2. An apparatus for producing high-speed continuous production of a pressure generating product comprising a main conveyor unit, upper and lower main parallel conveyors secured in said main conveyor unit and consisting of upper and lower endless platen belts, a series of platen sections arranged in parallel rows and abutting one another lengthwise, outer endless main roller bearing link-chains secured to the outer ends of said platens and completing the formation of said platen belts and engaged and operated at a predetermined rate of speed by driving sprockets, a series of intermediate longitudinal movable rail sections secured to the underside of each of said platen sections and extending thereacross with their ends protruding beyond their longitudinal edges and engaging with the ends of the adjacent movable rail sections secured to the adjacent platen sections and in longitudinal engagement with one another and movable therewith, longitudinal fixed rails secured in said main conveyor unit and located in alinement with said movable rail sections, intermediate conveyors secured within said main conveyor unit and located within each of said upper and lower endless platen belts and formed of sprocket-driven inner parallel endless roller bearing link-chain units in rolling contact between said movable rail sections and said fixed rails and engaged and operated at a predetermined increased rate of speed in relation to the predetermined rate of speed of said upper and lower platen belts, and thereby causing frictional relief between said movable sectional rails of the platen belts and said fixed rails and simultaneously forcing each platen ahead for abutment engagement with the adjacent platen section.

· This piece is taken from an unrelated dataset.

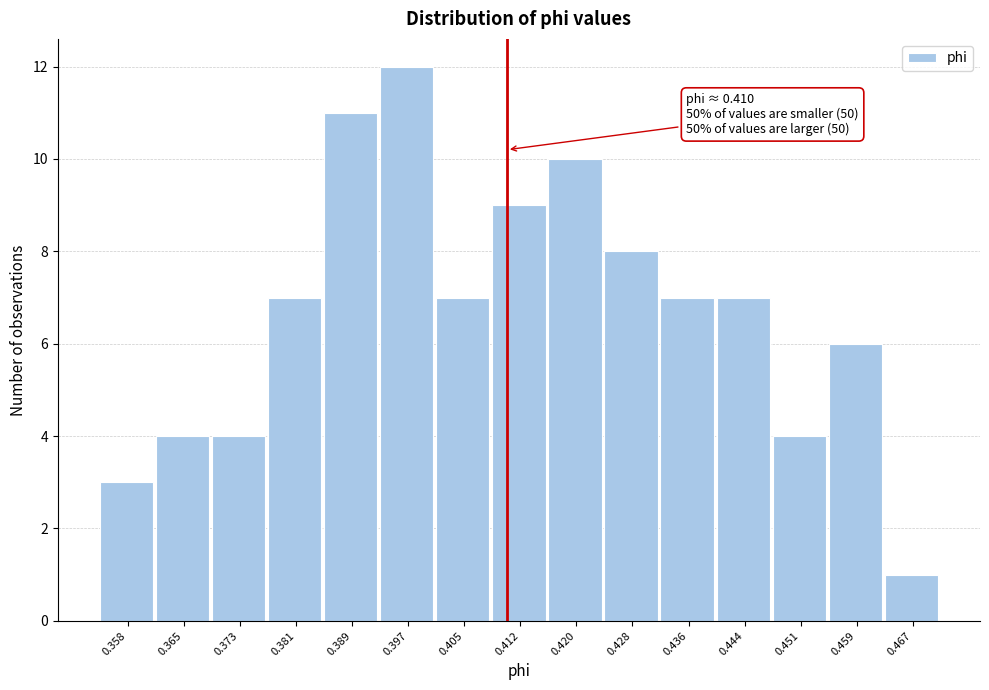

Over which range of the x-axis is the bar tallest?

0.393 to 0.401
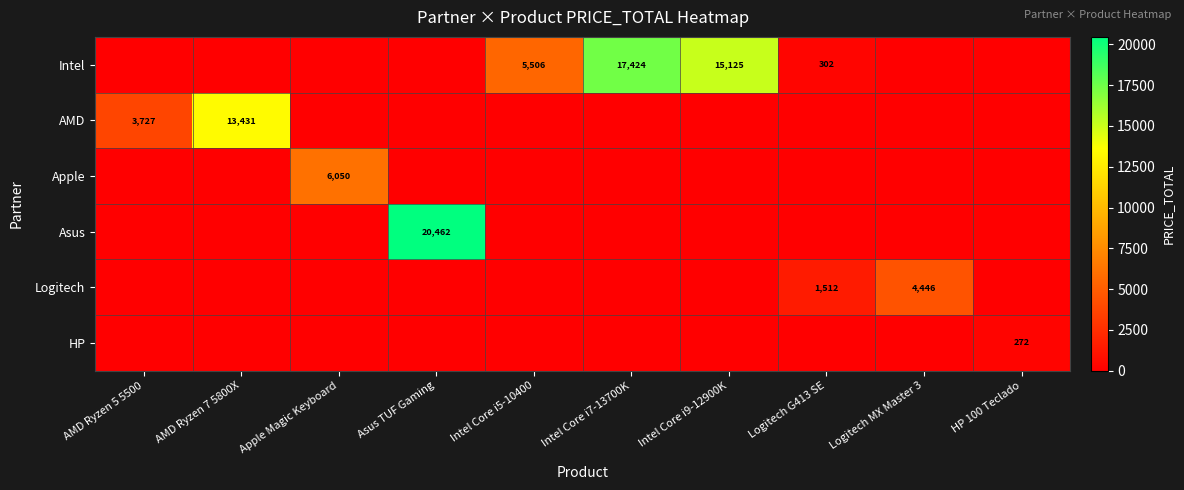

The AMD series shows 1070 at AMD Ryzen 5 5500. True or false?

False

3. An apparatus as claimed in claim 2, in which each of the platen sections has a smooth flat top side and an integral longitudinal channel member formed on its underside and spaced at a specified distance from the longitudinal edges of the platen edges, and a series of intermediate parallel movable rail sections are individually secured to the longitudinal channel member of its platen section and extend across the width thereof and beyond its longitudinal edges, each of said movable rail sections terminating in recessed ends which engage with the recessed ends of the adjacent movable rail sections that are secured to the adjacent platen sections and thereby completing a series of intermediate chains of endless intermediate rail sections which move with the endless platen belts.

4. An apparatus as claimed in claim 3, in which the longitudinal fixed rails are secured to said main conveyor unit and longitudinally located within said upper and lower main parallel conveyors and in vertical alinement to the chains of endless intermediate rail sections, and a series of sprocket-driven inner endless roller bearing link-chain units longitudinally located within said upper and lower main parallel conveyors and spaced in parallel alinement from one another and in vertical alinement with said movable rail sections and said fixed rails and in independent rolling contact therewith.